■ EXCERPT

------------------------------------------------

Short-Term Exposure to Ciprofloxacin Reduces Proteoglycan Loss in Tendon Explants

Round 1

Reviewer 1 Report

This research type manuscript titled "Short-term exposure to ciprofloxacin reduces proteoglycans loss in tendon explants”.

In this study the research strategy, methods, results and discussion, but this work should follow minor revisions:

 

 

1.    The authors used a lot of times the same word “Furthermore”. I suggest change in some cases for another word. 

 

 

2.     The authors refers that Equine fetlocks were obtained from skeletally mature horses which euthanised for reasons other than musculoskeletal disorder. What are these musculoskeletal disorder? Not influence the authors studies?  

 

3.    Please show that GAPDH is stably expressed between all your samples and that treatment conditions have no effect on reference gene expression.    I strongly recommend to analyse qPCR data according to the geNorm guidlines using more than 1 reference gene for normalization.

 

4.     The discussion does not mention the limitations of the study. Please add. 

 

 

 

 

 

 

Author Response

Please see attachment

Author Response File: Author Response.pdf

Reviewer 2 Report

This is overall a nice piece of work. It is well written and well presented. However, I have some serious concerns.

My main concern is the sample size (n=4) and lack of information about the origin of the samples – no information is provided about the gender, breed, age, or clinical presentation of the animals, and the time from euthanasia to processing of samples for example. Were all the samples processed and analysed simultaneously?

What about the controls? Were they matched to the treated samples?

It is easy to imagine a single outlier could skew the results. In that regard, I see this as a pilot study and the data have to be treated with caution and have to be explained in the right context with all the caveats (as outlined above).

------------------------------------------------

■ DATASET
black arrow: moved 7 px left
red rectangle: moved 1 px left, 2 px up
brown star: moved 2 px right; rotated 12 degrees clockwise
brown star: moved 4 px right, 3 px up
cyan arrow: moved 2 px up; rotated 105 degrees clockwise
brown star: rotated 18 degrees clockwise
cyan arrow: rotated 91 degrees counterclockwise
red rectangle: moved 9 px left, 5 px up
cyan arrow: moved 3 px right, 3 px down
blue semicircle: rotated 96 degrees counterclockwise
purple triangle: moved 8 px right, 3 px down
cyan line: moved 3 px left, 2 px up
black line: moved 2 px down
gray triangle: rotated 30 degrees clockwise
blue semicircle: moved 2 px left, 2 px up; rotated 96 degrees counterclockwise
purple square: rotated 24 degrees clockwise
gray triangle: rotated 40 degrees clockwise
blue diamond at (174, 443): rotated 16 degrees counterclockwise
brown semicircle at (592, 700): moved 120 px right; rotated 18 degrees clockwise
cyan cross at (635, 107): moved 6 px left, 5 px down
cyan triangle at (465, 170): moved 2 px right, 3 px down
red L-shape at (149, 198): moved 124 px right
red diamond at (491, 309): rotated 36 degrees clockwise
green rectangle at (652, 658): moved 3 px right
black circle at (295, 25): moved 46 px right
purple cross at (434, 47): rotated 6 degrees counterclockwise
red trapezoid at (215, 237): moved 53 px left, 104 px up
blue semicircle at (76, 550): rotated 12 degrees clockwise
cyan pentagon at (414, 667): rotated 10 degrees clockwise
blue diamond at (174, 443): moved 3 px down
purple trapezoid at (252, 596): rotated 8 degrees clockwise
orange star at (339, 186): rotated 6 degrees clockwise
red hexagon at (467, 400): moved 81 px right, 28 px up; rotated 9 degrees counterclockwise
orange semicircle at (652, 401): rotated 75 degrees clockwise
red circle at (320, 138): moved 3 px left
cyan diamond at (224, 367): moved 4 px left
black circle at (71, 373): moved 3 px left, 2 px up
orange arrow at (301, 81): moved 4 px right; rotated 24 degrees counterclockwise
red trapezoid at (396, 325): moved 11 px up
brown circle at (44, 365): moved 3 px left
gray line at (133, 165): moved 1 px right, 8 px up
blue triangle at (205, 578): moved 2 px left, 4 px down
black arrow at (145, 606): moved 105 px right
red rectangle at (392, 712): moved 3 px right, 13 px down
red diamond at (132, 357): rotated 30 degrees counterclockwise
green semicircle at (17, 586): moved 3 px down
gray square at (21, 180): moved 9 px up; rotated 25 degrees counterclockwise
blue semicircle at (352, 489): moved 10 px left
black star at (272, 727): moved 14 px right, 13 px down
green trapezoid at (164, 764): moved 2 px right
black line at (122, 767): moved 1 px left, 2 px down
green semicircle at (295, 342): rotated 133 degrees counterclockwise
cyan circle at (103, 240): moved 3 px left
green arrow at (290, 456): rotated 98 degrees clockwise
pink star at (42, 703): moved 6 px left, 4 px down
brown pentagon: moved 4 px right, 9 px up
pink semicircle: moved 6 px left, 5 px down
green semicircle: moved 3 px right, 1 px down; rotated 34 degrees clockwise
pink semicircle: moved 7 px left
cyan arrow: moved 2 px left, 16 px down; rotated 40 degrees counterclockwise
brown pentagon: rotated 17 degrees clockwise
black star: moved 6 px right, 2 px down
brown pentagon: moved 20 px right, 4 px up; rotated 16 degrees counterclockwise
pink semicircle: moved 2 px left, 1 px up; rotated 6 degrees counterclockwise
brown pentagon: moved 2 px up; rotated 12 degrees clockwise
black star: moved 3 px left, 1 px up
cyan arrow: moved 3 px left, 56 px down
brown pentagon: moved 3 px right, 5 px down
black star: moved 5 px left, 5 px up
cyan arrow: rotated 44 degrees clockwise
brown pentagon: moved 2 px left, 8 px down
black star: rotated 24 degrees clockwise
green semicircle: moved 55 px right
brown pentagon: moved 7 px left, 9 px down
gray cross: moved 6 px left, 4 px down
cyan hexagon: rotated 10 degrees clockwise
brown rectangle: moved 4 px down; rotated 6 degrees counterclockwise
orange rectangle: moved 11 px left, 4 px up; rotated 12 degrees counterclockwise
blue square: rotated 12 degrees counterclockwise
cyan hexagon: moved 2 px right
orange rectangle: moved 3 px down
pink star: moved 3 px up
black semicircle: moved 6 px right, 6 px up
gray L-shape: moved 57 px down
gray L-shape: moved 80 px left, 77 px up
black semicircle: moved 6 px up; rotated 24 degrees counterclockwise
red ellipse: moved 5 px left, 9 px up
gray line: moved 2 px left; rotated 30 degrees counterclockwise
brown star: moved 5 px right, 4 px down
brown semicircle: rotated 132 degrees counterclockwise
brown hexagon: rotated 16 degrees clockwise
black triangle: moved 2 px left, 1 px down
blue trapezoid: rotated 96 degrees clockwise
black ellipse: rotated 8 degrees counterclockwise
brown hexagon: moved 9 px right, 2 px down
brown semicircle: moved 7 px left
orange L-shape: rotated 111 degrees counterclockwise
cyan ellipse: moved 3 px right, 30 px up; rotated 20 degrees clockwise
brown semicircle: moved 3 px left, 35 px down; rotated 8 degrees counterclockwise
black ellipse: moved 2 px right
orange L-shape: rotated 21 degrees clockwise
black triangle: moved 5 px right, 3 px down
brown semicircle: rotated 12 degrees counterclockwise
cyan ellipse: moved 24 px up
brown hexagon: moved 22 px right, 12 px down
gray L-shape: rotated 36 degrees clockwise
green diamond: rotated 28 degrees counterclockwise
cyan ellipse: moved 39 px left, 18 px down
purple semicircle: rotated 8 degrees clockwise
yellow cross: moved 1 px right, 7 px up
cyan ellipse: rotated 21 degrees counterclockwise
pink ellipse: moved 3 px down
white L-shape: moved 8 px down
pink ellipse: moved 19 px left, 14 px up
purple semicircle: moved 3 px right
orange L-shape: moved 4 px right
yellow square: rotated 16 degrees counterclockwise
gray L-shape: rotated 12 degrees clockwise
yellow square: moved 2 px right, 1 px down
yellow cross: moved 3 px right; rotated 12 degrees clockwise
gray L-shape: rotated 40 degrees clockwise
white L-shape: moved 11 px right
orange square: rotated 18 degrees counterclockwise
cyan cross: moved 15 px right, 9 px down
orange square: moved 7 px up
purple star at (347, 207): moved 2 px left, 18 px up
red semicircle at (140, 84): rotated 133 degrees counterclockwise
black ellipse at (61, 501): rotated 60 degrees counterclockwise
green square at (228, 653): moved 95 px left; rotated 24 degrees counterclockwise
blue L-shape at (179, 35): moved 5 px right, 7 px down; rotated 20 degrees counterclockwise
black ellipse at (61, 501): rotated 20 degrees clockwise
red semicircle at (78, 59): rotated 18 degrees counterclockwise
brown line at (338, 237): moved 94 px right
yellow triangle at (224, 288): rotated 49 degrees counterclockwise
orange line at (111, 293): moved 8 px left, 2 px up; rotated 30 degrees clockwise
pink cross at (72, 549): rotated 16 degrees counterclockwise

------------------------------------------------

■ TASK REQUIREMENTS
Write the next part of the reviewer comments on the ciprofloxacin tendon explant study shown above, continuing from its last sentence.

■ ANSWER TO THIS PROBLEM
The length of the PCR products (table 1) doesn’t look right. The size of the ADAMTS-5 product is apparently 10,009 bp. Usually people select small products for qPCR. Some details would be helpful. How much cDNA was used for PCR? How many cycles? What about RT reactions? Were all products analysed on one run? It is normal practice to run samples in triplicate, but there is no mention of that here.

There is no loading control (e,g, actin) on Western blots.

Most of the effects of CPX on various RNAs and proteins are only seen with non-physiological doses and are not dosage dependence, which is a concern. It is surprising the effect is very often seen at a single dose.

MMP-3 is introduced at the beginning of section 3.3 without explaining its relevance.

Although the discussion is quite thorough, it is still not easy to get a sense of the overall pathophysiology, in the context of CPX and its role in tendinopathy. Which are the important players in this pathway?

Author Response

Please see the attachment

Author Response File: Author Response.pdf

Round 2

Reviewer 2 Report

Thank you for addressing the changes.